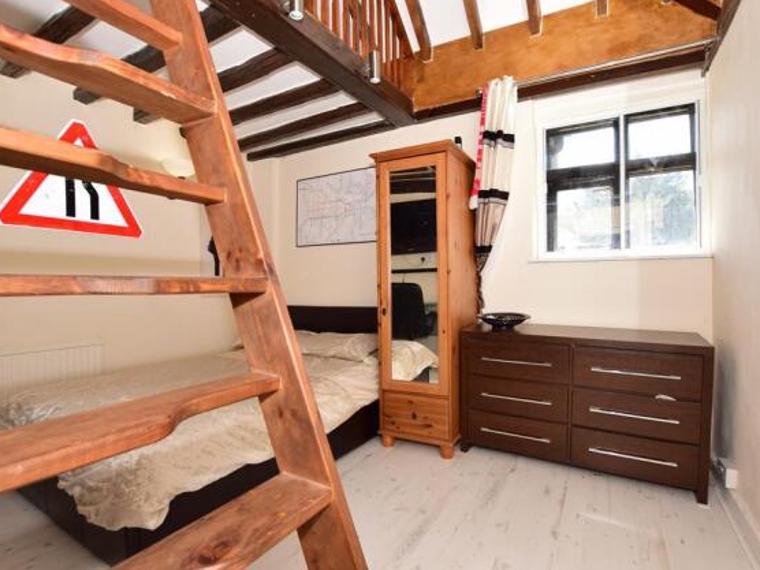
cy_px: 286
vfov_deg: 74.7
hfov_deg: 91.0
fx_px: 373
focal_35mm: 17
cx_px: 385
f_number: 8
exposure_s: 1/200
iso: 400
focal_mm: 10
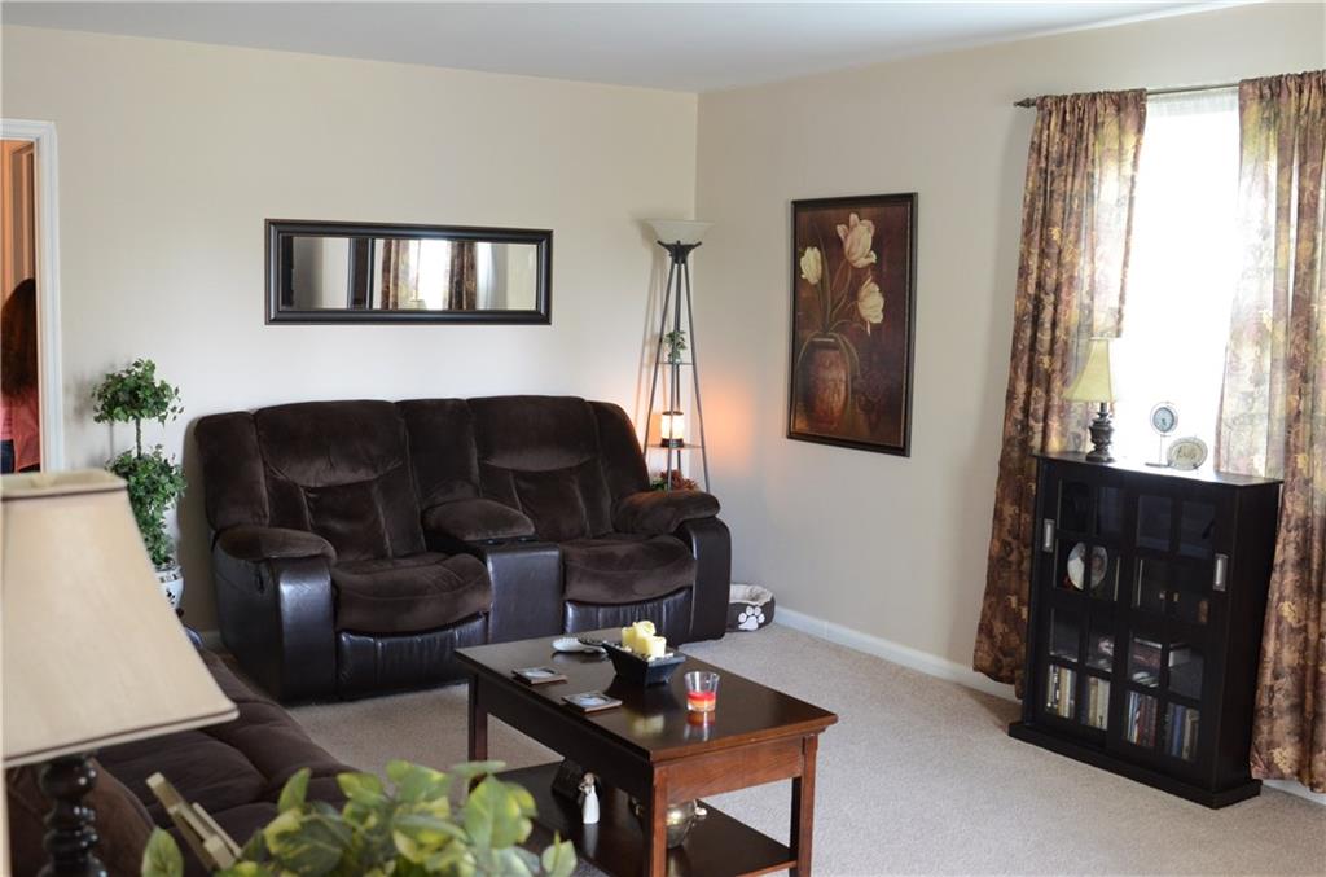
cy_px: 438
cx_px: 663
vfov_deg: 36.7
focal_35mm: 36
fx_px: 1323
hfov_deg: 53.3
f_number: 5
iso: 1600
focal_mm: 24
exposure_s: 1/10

· · · ·

→ Instruction
Go back to the records above and write them out exactly, without the pictures.

→ Task solution
cy_px: 286
vfov_deg: 74.7
hfov_deg: 91.0
fx_px: 373
focal_35mm: 17
cx_px: 385
f_number: 8
exposure_s: 1/200
iso: 400
focal_mm: 10
cy_px: 438
cx_px: 663
vfov_deg: 36.7
focal_35mm: 36
fx_px: 1323
hfov_deg: 53.3
f_number: 5
iso: 1600
focal_mm: 24
exposure_s: 1/10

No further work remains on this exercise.